Ville de Vierzon
Le centre de santé de Vierzon (18) a vu son activité baisser de 75 %.
Au cœur des villes, mais aussi de plus en plus nombreux dans les petites communes, les centres de santé de médecine générale et polyvalents ont dû et su s’adapter à la crise sanitaire liée au coronavirus. Comme dans les maisons de santé ou les cabinets de médecins libéraux, ils se sont réorganisés pour dissocier parmi l’accueil des patients ceux suspectés ou non d’être contaminés par le Covid-19. Dans certaines villes comptant plusieurs centres, ils en ont souvent désigné un pour l’accueil de patients suspectés d’être contaminés. L’ancrage communal de ces centres leur a permis de compter sur le redéploiement de personnels d’autres services de la ville pour pallier les absences de certains agents.
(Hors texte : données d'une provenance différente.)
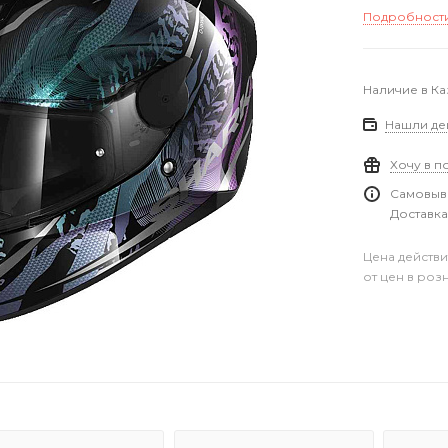
Подробност
Наличие в Ка
Нашли де
Хочу в п
Самовыво
Доставка
Цена действи
от цен в роз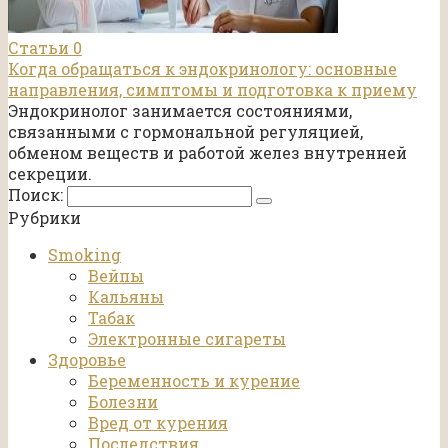
Статьи
0
Когда обращаться к эндокринологу: основные
направления, симптомы и подготовка к приему
Эндокринолог занимается состояниями,
связанными с гормональной регуляцией,
обменом веществ и работой желез внутренней
секреции.
Поиск:
Рубрики
Smoking
Вейпы
Кальяны
Табак
Электронные сигареты
Здоровье
Беременность и курение
Болезни
Вред от курения
Последствия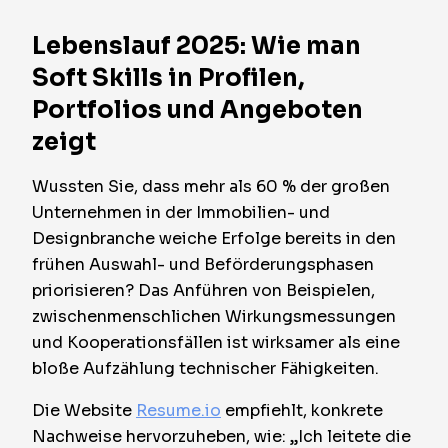
Lebenslauf 2025: Wie man
Soft Skills in Profilen,
Portfolios und Angeboten
zeigt
Wussten Sie, dass mehr als 60 % der großen
Unternehmen in der Immobilien- und
Designbranche weiche Erfolge bereits in den
frühen Auswahl- und Beförderungsphasen
priorisieren? Das Anführen von Beispielen,
zwischenmenschlichen Wirkungsmessungen
und Kooperationsfällen ist wirksamer als eine
bloße Aufzählung technischer Fähigkeiten.
Die Website
Resume.io
empfiehlt, konkrete
Nachweise hervorzuheben, wie: „Ich leitete die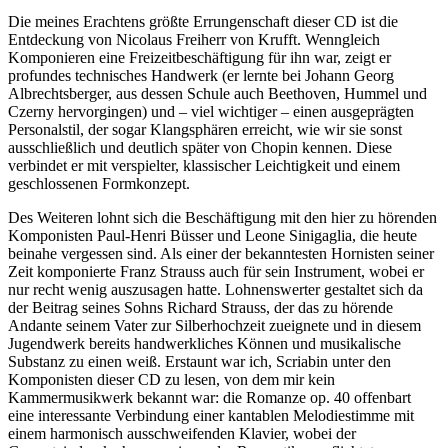
Die meines Erachtens größte Errungenschaft dieser CD ist die
Entdeckung von Nicolaus Freiherr von Krufft. Wenngleich
Komponieren eine Freizeitbeschäftigung für ihn war, zeigt er
profundes technisches Handwerk (er lernte bei Johann Georg
Albrechtsberger, aus dessen Schule auch Beethoven, Hummel und
Czerny hervorgingen) und – viel wichtiger – einen ausgeprägten
Personalstil, der sogar Klangsphären erreicht, wie wir sie sonst
ausschließlich und deutlich später von Chopin kennen. Diese
verbindet er mit verspielter, klassischer Leichtigkeit und einem
geschlossenen Formkonzept.
Des Weiteren lohnt sich die Beschäftigung mit den hier zu hörenden
Komponisten Paul-Henri Büsser und Leone Sinigaglia, die heute
beinahe vergessen sind. Als einer der bekanntesten Hornisten seiner
Zeit komponierte Franz Strauss auch für sein Instrument, wobei er
nur recht wenig auszusagen hatte. Lohnenswerter gestaltet sich da
der Beitrag seines Sohns Richard Strauss, der das zu hörende
Andante seinem Vater zur Silberhochzeit zueignete und in diesem
Jugendwerk bereits handwerkliches Können und musikalische
Substanz zu einen weiß. Erstaunt war ich, Scriabin unter den
Komponisten dieser CD zu lesen, von dem mir kein
Kammermusikwerk bekannt war: die Romanze op. 40 offenbart
eine interessante Verbindung einer kantablen Melodiestimme mit
einem harmonisch ausschweifenden Klavier, wobei der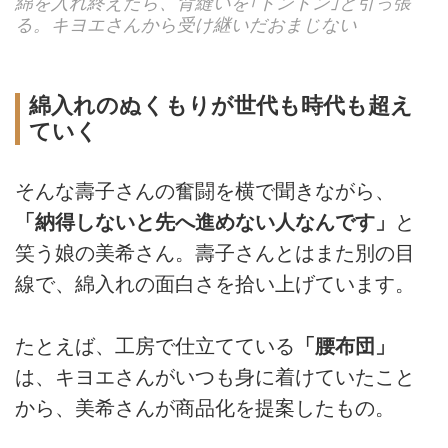
綿を入れ終えたら、背縫いを｢トントン｣と引っ張
る。キヨエさんから受け継いだおまじない
綿入れのぬくもりが世代も時代も超え
ていく
そんな壽子さんの奮闘を横で聞きながら、
「納得しないと先へ進めない人なんです」
と
笑う娘の美希さん。壽子さんとはまた別の目
線で、綿入れの面白さを拾い上げています。
たとえば、工房で仕立てている
「腰布団」
は、キヨエさんがいつも身に着けていたこと
から、美希さんが商品化を提案したもの。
Dans leurs pratiques, les centres de santé ont développé les déplacements à domicile. Certains ayant même choisi de faire du porte-à-porte pour «aller au-devant » de leur patientèle la plus isolée ou, par exemple, dans des foyers de travailleurs migrants. Beaucoup ont développé la téléconsultation pour l’envoi d’ordonnance, réaliser des consultations (en visio ou téléphoniques), notamment dans les quartiers prioritaires de la politique de la ville (lire ci-contre). «Cela a permis d’éviter à certaines personnes de se déplacer comme à d’autres de ne pas interrompre un suivi médical», explique le Dr Hélène Colombani, présidente de la Fédération nationale des centres de santé (FNCS) (1).
Cette pratique a été facilitée par la mise à disposition gracieuse d’outils par des fournisseurs comme Doctolib. La FNCS a, elle, obtenu que les consultations téléphoniques soient rémunérées par l’assurance maladie (CNAMTS) au même titre qu’une consultation en face-à-face, jusqu’à fin mai. Avec le déconfinement, les consultations en présentiel redeviennent en effet la norme.
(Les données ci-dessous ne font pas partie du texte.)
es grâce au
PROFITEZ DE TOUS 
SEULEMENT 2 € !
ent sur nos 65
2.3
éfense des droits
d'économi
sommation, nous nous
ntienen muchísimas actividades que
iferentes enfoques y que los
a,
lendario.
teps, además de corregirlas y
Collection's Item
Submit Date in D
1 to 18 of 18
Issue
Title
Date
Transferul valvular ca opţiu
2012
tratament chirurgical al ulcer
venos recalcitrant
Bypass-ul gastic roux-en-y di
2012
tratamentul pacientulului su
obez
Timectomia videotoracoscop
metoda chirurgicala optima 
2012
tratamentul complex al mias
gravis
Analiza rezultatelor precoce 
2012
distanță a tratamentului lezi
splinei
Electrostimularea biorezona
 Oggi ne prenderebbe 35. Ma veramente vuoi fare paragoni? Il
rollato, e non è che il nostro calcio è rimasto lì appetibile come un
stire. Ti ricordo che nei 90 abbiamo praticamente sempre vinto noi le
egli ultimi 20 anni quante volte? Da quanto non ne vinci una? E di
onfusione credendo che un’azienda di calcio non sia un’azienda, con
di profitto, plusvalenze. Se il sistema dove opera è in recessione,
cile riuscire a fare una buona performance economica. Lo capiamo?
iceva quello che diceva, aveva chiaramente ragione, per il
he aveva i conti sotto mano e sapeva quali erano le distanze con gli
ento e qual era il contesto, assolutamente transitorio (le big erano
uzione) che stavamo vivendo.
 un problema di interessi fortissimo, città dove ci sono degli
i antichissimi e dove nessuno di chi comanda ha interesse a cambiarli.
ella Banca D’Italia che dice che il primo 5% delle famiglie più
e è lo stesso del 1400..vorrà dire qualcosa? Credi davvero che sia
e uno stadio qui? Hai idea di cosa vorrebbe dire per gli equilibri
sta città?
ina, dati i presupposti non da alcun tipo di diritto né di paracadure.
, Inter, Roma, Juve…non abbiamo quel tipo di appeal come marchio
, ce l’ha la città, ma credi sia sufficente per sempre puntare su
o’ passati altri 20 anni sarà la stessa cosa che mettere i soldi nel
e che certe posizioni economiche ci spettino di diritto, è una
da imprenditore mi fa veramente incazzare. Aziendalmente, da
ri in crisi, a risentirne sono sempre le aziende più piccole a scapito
Or, les centres de santé commencent aussi à faire leurs comptes.
Comme les autres professionnels de la médecine de ville, ils observent une chute d’activité, souvent très élevée. Surtout dans les centres de santé comprenant des spécialistes ayant quasiment dû arrêter leurs interventions pour raisons sanitaires, comme les dentistes et les radiologues, restreints aux urgences. Tandis que d’autres professionnels de santé (psychologues, gynécologues, kinésithérapeutes…) ont dû aussi réduire leurs consultations. Les baisses d’activité s’échelonnent de 30 à 60 %, voire 100 % pour des centres dentaires (un tiers des 2 000 centres de santé).
Perte de recettes
C’est l’une des conséquences économiques auxquelles les communes sont confrontées. À Vierzon (18), la perte est «considérable », près de 75%, chiffre le maire Nicolas Sansu qui évalue la perte de recettes à 70000 euros. Le coût sera mutualisé car la commune ne porte pas seule le centre de santé. Elle est associée avec l’hôpital, l’intercommunalité et des associations, au sein d’un GIP. Ce qui risque de ne pas être le cas partout… D’autant qu’à la perte d’activités s’ajoutent les surcoûts liés aux équipements de protection individuels, aux heures supplémentaires pour pallier des absences de personnels, etc. Tout cela reste à mesurer, mais la FNCS a obtenu que l’État compense cette chute d’activité des centres de santé, au même titre que les professions libérales, en se basant sur les chiffres d’affaires de 2019. Une plateforme de déclaration en ligne devait être lancée fin mai. Cette compensation pourrait être prolongée au-delà de la fin mai, pour accompagner la reprise d’activité progressive, puisque les protocoles sanitaires obligent à restreindre le nombre de patients accueillis.
Emmanuelle STROESSER
(1) www.fncs.org/
Exacerbation des inégalités
De par leur fort ancrage dans les quartiers, l’Agence nationale de cohésion des territoires a sollicité le diagnostic des centres de santé sur les impacts sanitaires du Covid-19. La Fédération nationale des centres de santé (FNCS) rapporte une «exacerbation des problématiques médico-sociales» telles que les problèmes de dénutrition liés à la perte de revenus pendant le confinement, une «détresse matérielle », privant par exemple les bébés de couches. «Angoissés » à l’idée d’être contaminés, certains patients préfèrent renoncer aux soins. Autre difficulté, la maîtrise de la langue rend plus complexe la diffusion des messages sanitaires ou la consultation par téléphone. La surmortalité dans ces quartiers restait à chiffrer, mais elle ne faisait pas de doute pour la FNCS.